Copy every line of the listing exactly.

[Start of Attachment]

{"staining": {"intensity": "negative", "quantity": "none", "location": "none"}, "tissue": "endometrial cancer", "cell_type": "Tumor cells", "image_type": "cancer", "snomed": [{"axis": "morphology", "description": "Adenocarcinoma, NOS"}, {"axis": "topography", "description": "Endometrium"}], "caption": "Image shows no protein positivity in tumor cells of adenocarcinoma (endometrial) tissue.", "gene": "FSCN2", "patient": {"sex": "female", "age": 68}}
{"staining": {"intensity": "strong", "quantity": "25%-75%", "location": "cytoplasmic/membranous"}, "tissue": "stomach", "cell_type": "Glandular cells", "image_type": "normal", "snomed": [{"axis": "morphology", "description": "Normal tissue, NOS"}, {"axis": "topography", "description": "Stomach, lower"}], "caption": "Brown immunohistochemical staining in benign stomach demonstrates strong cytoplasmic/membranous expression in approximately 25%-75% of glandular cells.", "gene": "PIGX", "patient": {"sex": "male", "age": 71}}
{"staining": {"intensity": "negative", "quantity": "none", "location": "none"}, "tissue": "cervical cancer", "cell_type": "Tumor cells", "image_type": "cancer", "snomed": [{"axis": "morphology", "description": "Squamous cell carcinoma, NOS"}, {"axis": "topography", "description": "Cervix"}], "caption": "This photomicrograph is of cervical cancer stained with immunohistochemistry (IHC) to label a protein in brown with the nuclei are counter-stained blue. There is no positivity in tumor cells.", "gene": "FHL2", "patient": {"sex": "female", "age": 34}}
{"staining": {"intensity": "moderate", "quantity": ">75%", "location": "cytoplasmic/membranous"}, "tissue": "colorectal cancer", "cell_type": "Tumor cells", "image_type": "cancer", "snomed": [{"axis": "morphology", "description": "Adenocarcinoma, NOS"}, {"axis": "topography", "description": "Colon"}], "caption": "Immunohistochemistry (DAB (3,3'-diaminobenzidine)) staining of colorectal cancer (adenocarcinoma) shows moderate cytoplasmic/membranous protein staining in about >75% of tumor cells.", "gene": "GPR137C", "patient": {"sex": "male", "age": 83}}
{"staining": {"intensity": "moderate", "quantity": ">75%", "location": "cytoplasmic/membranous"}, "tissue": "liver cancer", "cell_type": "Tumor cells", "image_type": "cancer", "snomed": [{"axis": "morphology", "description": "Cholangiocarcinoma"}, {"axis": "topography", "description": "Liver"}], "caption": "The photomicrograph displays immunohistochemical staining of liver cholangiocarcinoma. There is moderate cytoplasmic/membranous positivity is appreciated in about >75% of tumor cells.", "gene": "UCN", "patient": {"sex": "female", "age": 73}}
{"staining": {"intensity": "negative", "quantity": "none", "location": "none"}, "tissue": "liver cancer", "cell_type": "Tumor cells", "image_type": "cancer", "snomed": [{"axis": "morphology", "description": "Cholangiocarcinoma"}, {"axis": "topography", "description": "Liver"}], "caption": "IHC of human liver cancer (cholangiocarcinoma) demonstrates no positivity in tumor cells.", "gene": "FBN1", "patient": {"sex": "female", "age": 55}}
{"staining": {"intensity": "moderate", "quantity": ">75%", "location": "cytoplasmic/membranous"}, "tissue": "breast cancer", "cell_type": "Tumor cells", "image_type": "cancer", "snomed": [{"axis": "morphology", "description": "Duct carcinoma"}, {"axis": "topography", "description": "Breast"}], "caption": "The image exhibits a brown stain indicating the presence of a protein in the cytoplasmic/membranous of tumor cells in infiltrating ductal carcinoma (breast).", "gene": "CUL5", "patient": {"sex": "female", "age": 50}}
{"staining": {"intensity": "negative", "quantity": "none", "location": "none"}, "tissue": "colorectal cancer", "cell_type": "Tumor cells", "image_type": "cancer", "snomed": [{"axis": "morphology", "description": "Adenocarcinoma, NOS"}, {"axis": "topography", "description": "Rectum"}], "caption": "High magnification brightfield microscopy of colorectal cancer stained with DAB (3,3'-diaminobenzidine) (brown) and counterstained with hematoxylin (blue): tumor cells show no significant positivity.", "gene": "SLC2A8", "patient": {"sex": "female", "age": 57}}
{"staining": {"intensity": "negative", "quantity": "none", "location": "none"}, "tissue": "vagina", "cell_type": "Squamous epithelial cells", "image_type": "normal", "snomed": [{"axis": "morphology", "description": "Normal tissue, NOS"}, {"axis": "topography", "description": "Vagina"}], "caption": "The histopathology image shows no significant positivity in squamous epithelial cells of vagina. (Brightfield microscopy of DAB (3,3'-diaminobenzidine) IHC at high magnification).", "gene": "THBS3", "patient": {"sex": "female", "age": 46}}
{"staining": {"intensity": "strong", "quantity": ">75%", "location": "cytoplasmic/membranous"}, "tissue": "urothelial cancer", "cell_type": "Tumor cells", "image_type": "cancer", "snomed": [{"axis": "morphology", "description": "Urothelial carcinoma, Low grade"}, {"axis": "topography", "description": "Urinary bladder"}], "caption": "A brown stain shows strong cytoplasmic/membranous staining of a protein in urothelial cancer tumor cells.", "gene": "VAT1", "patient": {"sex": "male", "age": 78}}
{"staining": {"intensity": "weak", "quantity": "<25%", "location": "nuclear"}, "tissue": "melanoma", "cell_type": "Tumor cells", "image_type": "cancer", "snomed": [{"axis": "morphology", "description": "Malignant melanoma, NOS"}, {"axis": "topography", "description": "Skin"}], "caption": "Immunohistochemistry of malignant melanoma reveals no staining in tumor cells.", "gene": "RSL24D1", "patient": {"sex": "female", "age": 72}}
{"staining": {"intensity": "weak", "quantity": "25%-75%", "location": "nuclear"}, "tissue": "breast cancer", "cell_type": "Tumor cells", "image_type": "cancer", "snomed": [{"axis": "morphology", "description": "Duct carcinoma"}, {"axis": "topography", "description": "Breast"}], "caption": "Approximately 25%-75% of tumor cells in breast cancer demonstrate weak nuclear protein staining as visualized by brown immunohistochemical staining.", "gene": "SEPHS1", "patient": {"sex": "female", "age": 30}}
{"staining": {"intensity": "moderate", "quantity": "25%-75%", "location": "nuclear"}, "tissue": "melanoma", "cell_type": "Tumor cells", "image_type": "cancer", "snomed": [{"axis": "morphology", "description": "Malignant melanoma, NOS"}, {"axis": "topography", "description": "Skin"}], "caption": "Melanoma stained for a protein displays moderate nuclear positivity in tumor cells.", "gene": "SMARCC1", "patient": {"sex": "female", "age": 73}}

[End of Attachment]

**Task response**
{"staining": {"intensity": "negative", "quantity": "none", "location": "none"}, "tissue": "endometrial cancer", "cell_type": "Tumor cells", "image_type": "cancer", "snomed": [{"axis": "morphology", "description": "Adenocarcinoma, NOS"}, {"axis": "topography", "description": "Endometrium"}], "caption": "Image shows no protein positivity in tumor cells of adenocarcinoma (endometrial) tissue.", "gene": "FSCN2", "patient": {"sex": "female", "age": 68}}
{"staining": {"intensity": "strong", "quantity": "25%-75%", "location": "cytoplasmic/membranous"}, "tissue": "stomach", "cell_type": "Glandular cells", "image_type": "normal", "snomed": [{"axis": "morphology", "description": "Normal tissue, NOS"}, {"axis": "topography", "description": "Stomach, lower"}], "caption": "Brown immunohistochemical staining in benign stomach demonstrates strong cytoplasmic/membranous expression in approximately 25%-75% of glandular cells.", "gene": "PIGX", "patient": {"sex": "male", "age": 71}}
{"staining": {"intensity": "negative", "quantity": "none", "location": "none"}, "tissue": "cervical cancer", "cell_type": "Tumor cells", "image_type": "cancer", "snomed": [{"axis": "morphology", "description": "Squamous cell carcinoma, NOS"}, {"axis": "topography", "description": "Cervix"}], "caption": "This photomicrograph is of cervical cancer stained with immunohistochemistry (IHC) to label a protein in brown with the nuclei are counter-stained blue. There is no positivity in tumor cells.", "gene": "FHL2", "patient": {"sex": "female", "age": 34}}
{"staining": {"intensity": "moderate", "quantity": ">75%", "location": "cytoplasmic/membranous"}, "tissue": "colorectal cancer", "cell_type": "Tumor cells", "image_type": "cancer", "snomed": [{"axis": "morphology", "description": "Adenocarcinoma, NOS"}, {"axis": "topography", "description": "Colon"}], "caption": "Immunohistochemistry (DAB (3,3'-diaminobenzidine)) staining of colorectal cancer (adenocarcinoma) shows moderate cytoplasmic/membranous protein staining in about >75% of tumor cells.", "gene": "GPR137C", "patient": {"sex": "male", "age": 83}}
{"staining": {"intensity": "moderate", "quantity": ">75%", "location": "cytoplasmic/membranous"}, "tissue": "liver cancer", "cell_type": "Tumor cells", "image_type": "cancer", "snomed": [{"axis": "morphology", "description": "Cholangiocarcinoma"}, {"axis": "topography", "description": "Liver"}], "caption": "The photomicrograph displays immunohistochemical staining of liver cholangiocarcinoma. There is moderate cytoplasmic/membranous positivity is appreciated in about >75% of tumor cells.", "gene": "UCN", "patient": {"sex": "female", "age": 73}}
{"staining": {"intensity": "negative", "quantity": "none", "location": "none"}, "tissue": "liver cancer", "cell_type": "Tumor cells", "image_type": "cancer", "snomed": [{"axis": "morphology", "description": "Cholangiocarcinoma"}, {"axis": "topography", "description": "Liver"}], "caption": "IHC of human liver cancer (cholangiocarcinoma) demonstrates no positivity in tumor cells.", "gene": "FBN1", "patient": {"sex": "female", "age": 55}}
{"staining": {"intensity": "moderate", "quantity": ">75%", "location": "cytoplasmic/membranous"}, "tissue": "breast cancer", "cell_type": "Tumor cells", "image_type": "cancer", "snomed": [{"axis": "morphology", "description": "Duct carcinoma"}, {"axis": "topography", "description": "Breast"}], "caption": "The image exhibits a brown stain indicating the presence of a protein in the cytoplasmic/membranous of tumor cells in infiltrating ductal carcinoma (breast).", "gene": "CUL5", "patient": {"sex": "female", "age": 50}}
{"staining": {"intensity": "negative", "quantity": "none", "location": "none"}, "tissue": "colorectal cancer", "cell_type": "Tumor cells", "image_type": "cancer", "snomed": [{"axis": "morphology", "description": "Adenocarcinoma, NOS"}, {"axis": "topography", "description": "Rectum"}], "caption": "High magnification brightfield microscopy of colorectal cancer stained with DAB (3,3'-diaminobenzidine) (brown) and counterstained with hematoxylin (blue): tumor cells show no significant positivity.", "gene": "SLC2A8", "patient": {"sex": "female", "age": 57}}
{"staining": {"intensity": "negative", "quantity": "none", "location": "none"}, "tissue": "vagina", "cell_type": "Squamous epithelial cells", "image_type": "normal", "snomed": [{"axis": "morphology", "description": "Normal tissue, NOS"}, {"axis": "topography", "description": "Vagina"}], "caption": "The histopathology image shows no significant positivity in squamous epithelial cells of vagina. (Brightfield microscopy of DAB (3,3'-diaminobenzidine) IHC at high magnification).", "gene": "THBS3", "patient": {"sex": "female", "age": 46}}
{"staining": {"intensity": "strong", "quantity": ">75%", "location": "cytoplasmic/membranous"}, "tissue": "urothelial cancer", "cell_type": "Tumor cells", "image_type": "cancer", "snomed": [{"axis": "morphology", "description": "Urothelial carcinoma, Low grade"}, {"axis": "topography", "description": "Urinary bladder"}], "caption": "A brown stain shows strong cytoplasmic/membranous staining of a protein in urothelial cancer tumor cells.", "gene": "VAT1", "patient": {"sex": "male", "age": 78}}
{"staining": {"intensity": "weak", "quantity": "<25%", "location": "nuclear"}, "tissue": "melanoma", "cell_type": "Tumor cells", "image_type": "cancer", "snomed": [{"axis": "morphology", "description": "Malignant melanoma, NOS"}, {"axis": "topography", "description": "Skin"}], "caption": "Immunohistochemistry of malignant melanoma reveals no staining in tumor cells.", "gene": "RSL24D1", "patient": {"sex": "female", "age": 72}}
{"staining": {"intensity": "weak", "quantity": "25%-75%", "location": "nuclear"}, "tissue": "breast cancer", "cell_type": "Tumor cells", "image_type": "cancer", "snomed": [{"axis": "morphology", "description": "Duct carcinoma"}, {"axis": "topography", "description": "Breast"}], "caption": "Approximately 25%-75% of tumor cells in breast cancer demonstrate weak nuclear protein staining as visualized by brown immunohistochemical staining.", "gene": "SEPHS1", "patient": {"sex": "female", "age": 30}}
{"staining": {"intensity": "moderate", "quantity": "25%-75%", "location": "nuclear"}, "tissue": "melanoma", "cell_type": "Tumor cells", "image_type": "cancer", "snomed": [{"axis": "morphology", "description": "Malignant melanoma, NOS"}, {"axis": "topography", "description": "Skin"}], "caption": "Melanoma stained for a protein displays moderate nuclear positivity in tumor cells.", "gene": "SMARCC1", "patient": {"sex": "female", "age": 73}}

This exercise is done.